The lightly inhabited northeast corner of Vermont and the northern tip of New Hampshire constitute a land unto itself locals call The North Country.  It still stands today as one of New England’s frontiers against modernity.  Mind you, this is not on purpose.  The area is a picture-puzzle of hardship and beauty befitting the old Yankee joke, “You can’t get there from here.”  With its weather and isolation from airports, trains, shopping centers, and Hollywood, the old adage is sometimes true.  In fact, if you ask most adults where to find a mall, they would probably send you to Hank’s Hardware and tell you to look near the axes.  Even today it is possible to attend Colebrook’s Moose Festival on a cool August day and not see a teen with a cell phone glued to his or her ear.  Most of the kids will either be flirting or clustered around the dunking booth watching one of their own shivering from repeated soakings.

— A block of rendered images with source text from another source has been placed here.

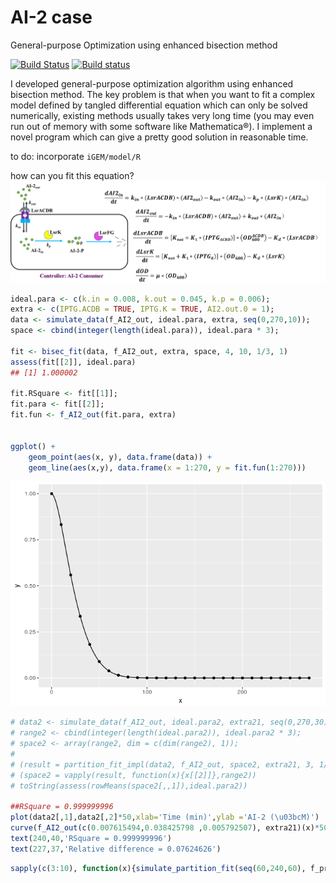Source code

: AI-2 case
================

General-purpose Optimization using enhanced bisection method

[![Build
Status](https://travis-ci.com/dongzhuoer/bisecpp.svg?branch=master)](https://travis-ci.com/dongzhuoer/bisecpp)
[![Build
status](https://ci.appveyor.com/api/projects/status/5ko88oq3my482lbt?svg=true)](https://ci.appveyor.com/project/dongzhuoer/bisecpp)

I developed general-purpose optimization algorithm using enhanced
bisection method. The key problem is that when you want to fit a complex
model defined by tangled differential equation which can only be solved
numerically, existing methods usually takes very long time (you may even
run out of memory with some software like Mathematica®). I implement a
novel program which can give a pretty good solution in reasonable time.

to do: incorporate `iGEM/model/R`

how can you fit this equation? ![](images/model.png)

``` r
ideal.para <- c(k.in = 0.008, k.out = 0.045, k.p = 0.006);
extra <- c(IPTG.ACDB = TRUE, IPTG.K = TRUE, AI2.out.0 = 1);
data <- simulate_data(f_AI2_out, ideal.para, extra, seq(0,270,10));
space <- cbind(integer(length(ideal.para)), ideal.para * 3);

fit <- bisec_fit(data, f_AI2_out, extra, space, 4, 10, 1/3, 1)
assess(fit[[2]], ideal.para)
## [1] 1.000002

fit.RSquare <- fit[[1]];
fit.para <- fit[[2]];
fit.fun <- f_AI2_out(fit.para, extra)


ggplot() + 
    geom_point(aes(x, y), data.frame(data)) + 
    geom_line(aes(x,y), data.frame(x = 1:270, y = fit.fun(1:270)))
```

![](images/unnamed-chunk-1-1.png)<!-- -->

``` r
# data2 <- simulate_data(f_AI2_out, ideal.para2, extra21, seq(0,270,30));
# range2 <- cbind(integer(length(ideal.para2)), ideal.para2 * 3);
# space2 <- array(range2, dim = c(dim(range2), 1));
# 
# (result = partition_fit_impl(data2, f_AI2_out, space2, extra21, 3, 1/3, 1))
# (space2 = vapply(result, function(x){x[[2]]},range2))
# toString(assess(rowMeans(space2[,,1]),ideal.para2))

##RSquare = 0.999999996
plot(data2[,1],data2[,2]*50,xlab='Time (min)',ylab ='AI-2 (\u03bcM)')
curve(f_AI2_out(c(0.007615494,0.038425798 ,0.005792507), extra21)(x)*50,0,270,n = 200,add = T,col='blue')
text(240,40,'RSquare = 0.999999996')
text(227,37,'Relative difference = 0.07624626')
```

``` r
sapply(c(3:10), function(x){simulate_partition_fit(seq(60,240,60), f_protein, ideal.para11 , extra11, x,10,1/3, 1, 3)})
```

And if isolation builds character, the North Country has plenty of it.  On the other hand this is a place where it is hard to be self-absorbed.  Here politics are traditionally conservative because that’s what has always worked.  The creed is “mind your own business, but be ready to help your neighbors.” This formula has served for more than two hundred years, so why change?

National problems don’t generally start here.  An exception was when a chunk of New Hampshire and a smidgeon of Vermont combined to form The Republic of Indian Stream.  The residents seceded from the Union in 1832.  Even dyed in the wool Yankees conceded that this was taking local control a wee bit too far.

A more recent instance started in June, 1997 while most local folk approached the summer solstice completely unconcerned about the coming century.  They were using the lengthening summer days to visit family and friends, tip that extra beer, and build their hard-working lives.

Meanwhile a Massachusetts man used the approaching millennium to expand his national profits.  He likened his business plan to yelling “Fire!” in a crowded theatre while charging people to exit.  And if yelling didn’t work, J.R. Beattie was not averse to setting the fire.  Miller Press in Clarksville, New Hampshire was supposed to play a minor role in this plan, but here his scheme began to unravel thanks to a cat, a cleaning woman, and two young lovers.